__Action item__: Count the lines in the records below that contain the word "Look", with case taken into account. Give only the number.

__Records to use__:

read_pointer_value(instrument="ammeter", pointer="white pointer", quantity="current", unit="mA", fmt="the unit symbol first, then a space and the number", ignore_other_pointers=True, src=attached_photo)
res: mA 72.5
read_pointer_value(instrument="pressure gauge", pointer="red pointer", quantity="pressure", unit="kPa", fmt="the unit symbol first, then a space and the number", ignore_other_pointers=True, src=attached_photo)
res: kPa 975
---
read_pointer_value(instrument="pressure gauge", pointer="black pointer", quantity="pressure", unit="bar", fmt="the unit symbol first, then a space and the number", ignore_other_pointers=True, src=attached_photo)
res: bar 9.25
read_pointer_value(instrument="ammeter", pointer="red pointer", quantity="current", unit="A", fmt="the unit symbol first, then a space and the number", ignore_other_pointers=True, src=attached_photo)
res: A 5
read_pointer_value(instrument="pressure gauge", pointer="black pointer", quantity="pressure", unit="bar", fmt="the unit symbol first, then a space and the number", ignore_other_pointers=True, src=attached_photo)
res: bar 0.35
==
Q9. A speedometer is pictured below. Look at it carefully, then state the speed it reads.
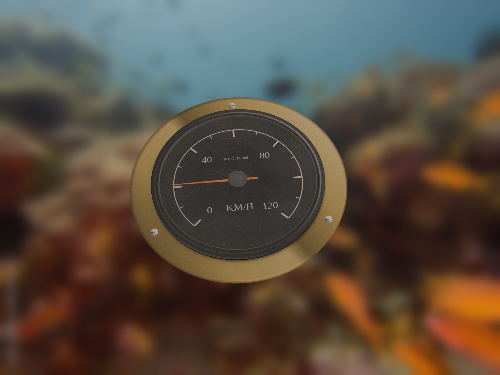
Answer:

__Exercise output__: 1